China’s insurance sector is the second largest in the world behind the US, and if the pilot program is successful, it could serve as a precedent for other countries to allow similar programs to develop in their own insurance industries.

“This is an exciting development as it demonstrates both government and institutional understanding of gold, and provides an appropriate format for these institutions to build up the appropriate infrastructure and capabilities to add gold to diversified portfolios,” said Cavatoni, emphasizing the significance of the move.

“This will be an additional use case to consume gold and good for the global market. This practice is also capable of being rolled out in pilot programs elsewhere and may (in certain places) already exist.”

The Shanghai AU9999 contract is a physical gold trading contract that closely tracks the spot price of gold.

“It signals, for us, global use cases continuing to come online. And I think that’s actually the big story for gold, which is continuing to see people wanting access to it, industries having a need for it and impediments being removed.”

3. Shanghai Gold Exchange expansion

China is now making it easier for international investors to participate in the Shanghai Gold Exchange.

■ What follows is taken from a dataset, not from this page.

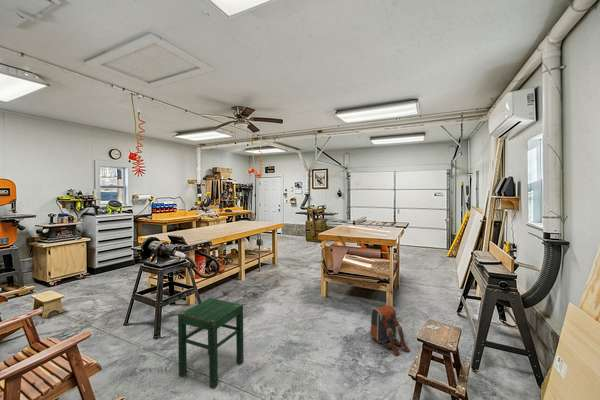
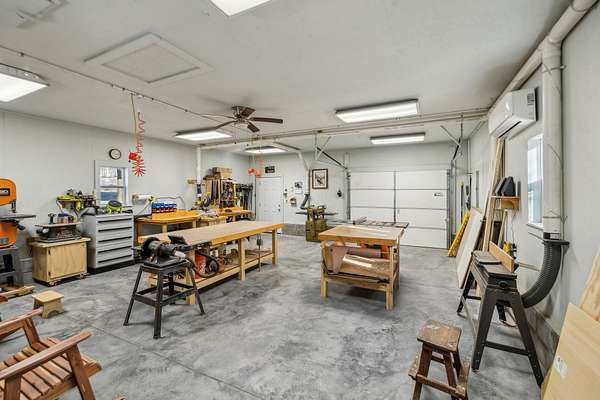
- backpack [369,304,412,356]
- stool [177,297,245,390]
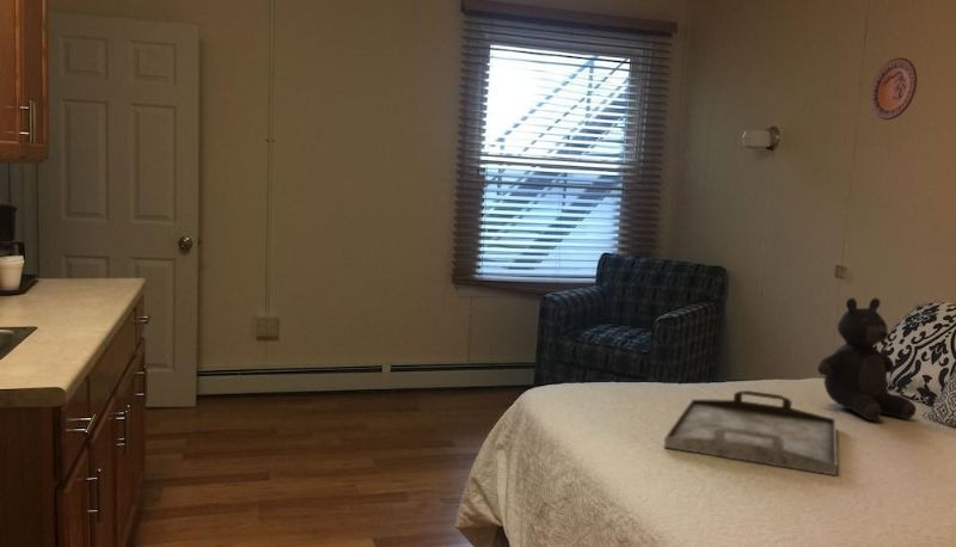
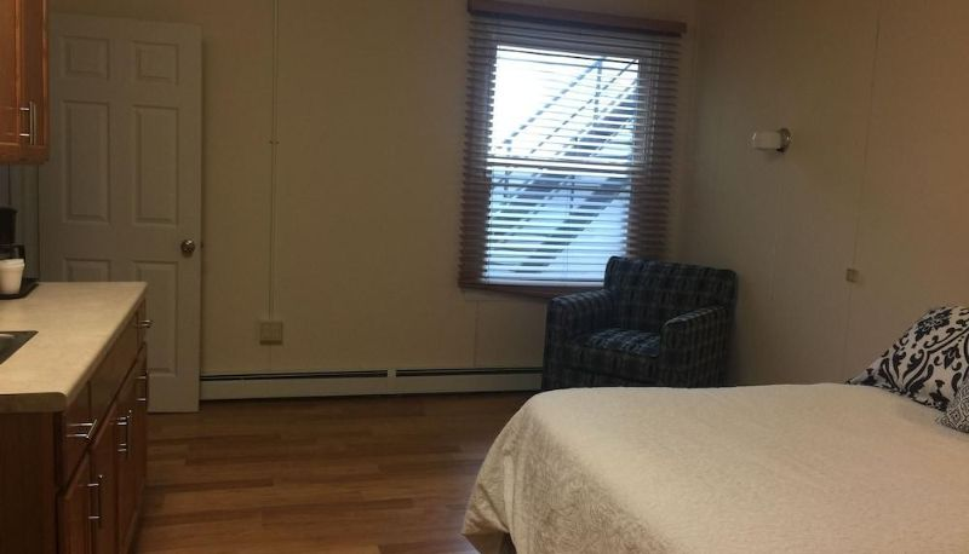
- decorative plate [869,57,919,122]
- serving tray [663,389,838,477]
- teddy bear [816,297,918,422]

In late June, the exchange launched two new yuan-denominated gold contracts for physical delivery in Hong Kong, where it opened an offshore gold warehouse in Hong Kong run by the Bank of China.

It also waived storage, handling and exit fees for the calendar year for foreign buyers. Analysts see this as a major move toward strengthening China’s position in the global gold market.

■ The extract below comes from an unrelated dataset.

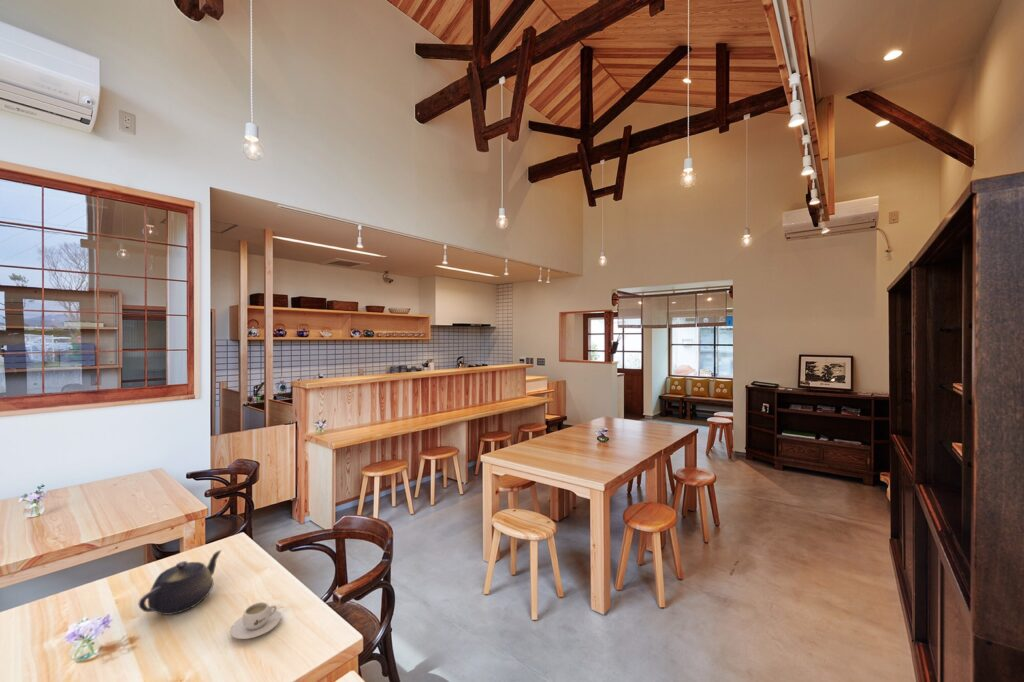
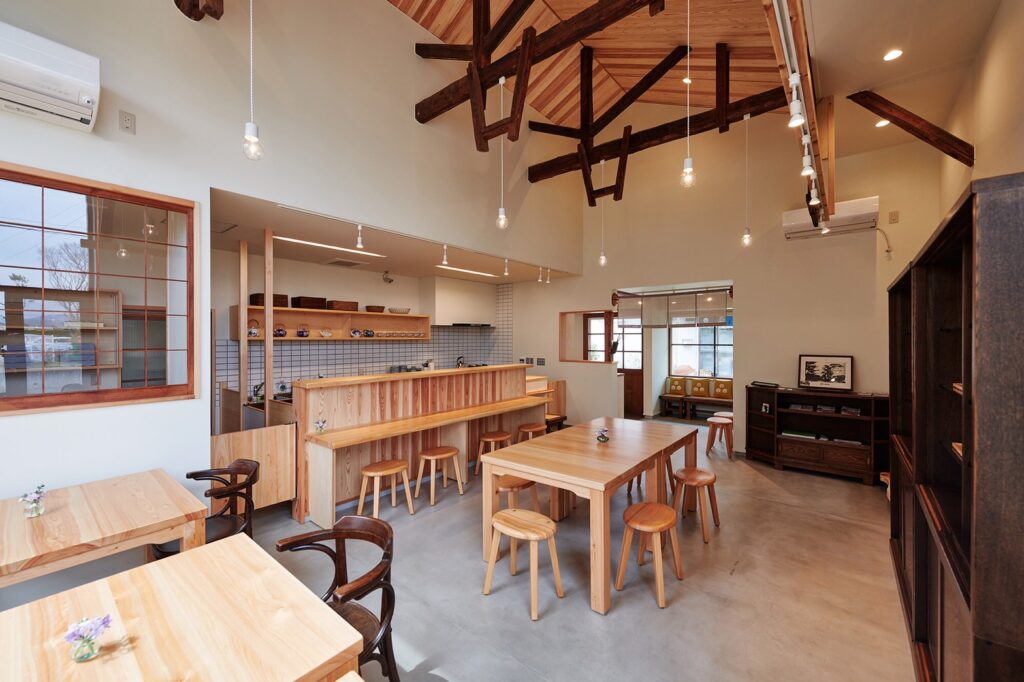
- teapot [137,549,223,616]
- teacup [229,601,282,640]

Mario Innecco, who runs the maneco64 YouTube channel, sees the expansion of the Shanghai Gold Exchange as “highly significant” in moving the center of the gold market to China.

“This is an interesting development and one that is broadening an already open channel for approved foreign entities,” said the World Gold Council’s Cavatoni in an email. “If the expansion continues beyond what we have today, including the most recent announcement around vaulting overseas, the foreign community might become more active in what is currently a smaller portion of the domestic China gold market.”

There is also potential for strengthening the global position of renminbi.

“The new vault will significantly boost offshore RMB liquidity by enabling gold transactions in yuan rather than dollars,” said Doris Bao, founderof Gold Harvest Consulting and an advisor to the London Bullion Market Association (LBMA). “This also means China can now import gold using its own currency.”

Innecco also believes a stronger Shanghai Gold Exchange internationally could prove highly disruptive to the western gold futures market represented by the COMEX and the LBMA.

‘I think gold and silver will be priced from China in the next few years,” he added.

Securities Disclosure: I, Melissa Pistilli, hold no direct investment interest in any company mentioned in this article.